The governor is deactivated in music, film, Television. A culture gets the art it deserves by virtue of what it allows. I don’t mean in the sense of governmental regulation, but by what the citizenry itself will accept, promote and support.

“Liberty cannot be established without morality, nor morality without faith.” – Alexis de Tocqueville

Bread and circuses! As corruption rises in our culture our liberty erodes, spiritually and physically. We are being plied with more and more debauchery as is our nature to desire. Culturally, God and objective morality based on the adherence to the dictates of God are being supplanted by subjective, let-it-all-hang-out licentiousness.

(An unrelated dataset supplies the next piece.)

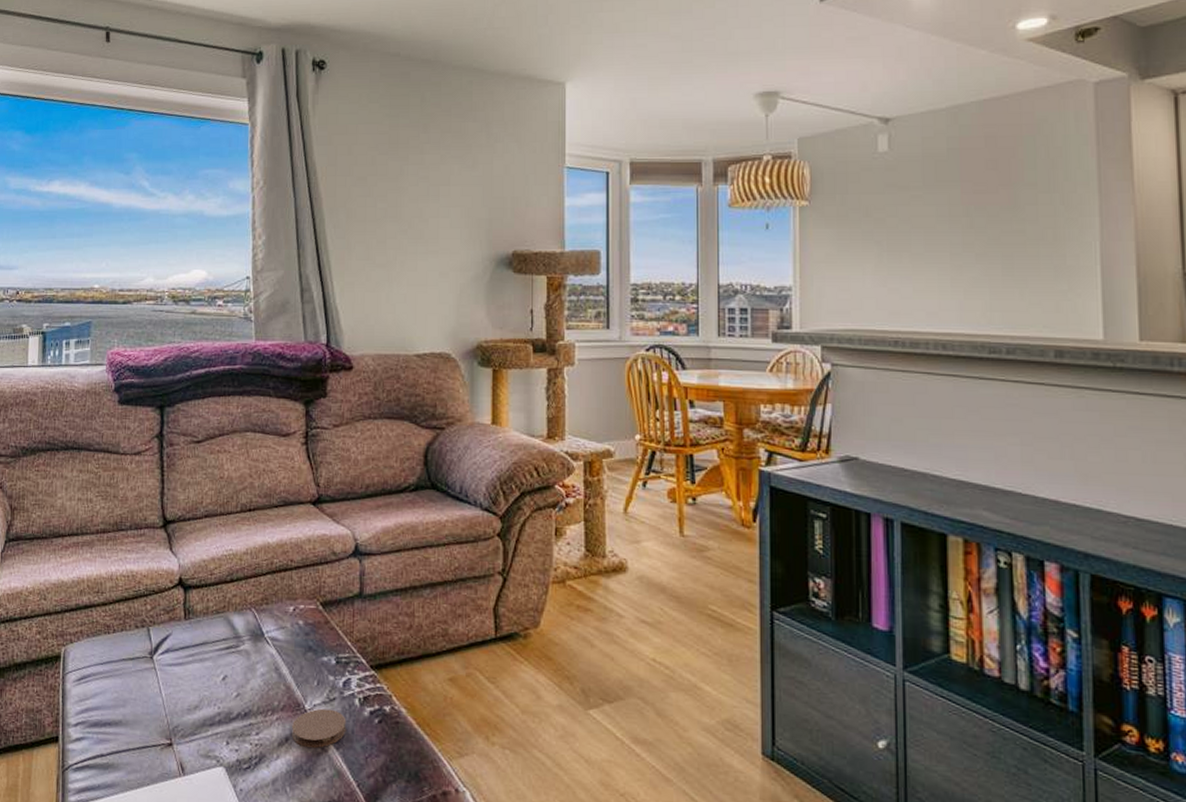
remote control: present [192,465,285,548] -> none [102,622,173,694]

At some point we need to grab a hold of the moral reins and give a collective “Whoa there!” As we become looser in our morality, more and more distracted by the bread and circuses, more and more restraints on our liberty are being hammered into place by those forwarding agendas like Cap and Trade. Most Americans didn’t even notice the FCC takeover of the internet on a three Democrats to two Republicans vote a few days ago.

Who are these people and who put them in the position to make such a decision?
At some point, we have to stop patronizing this crap, Stop going to the movies, turn the TVs off, stop downloading the music. All of it. If these industries see that we mean business by not buying anything until they eliminate the crap, the crap will continue to eat away at us and our children. It starts with me and you!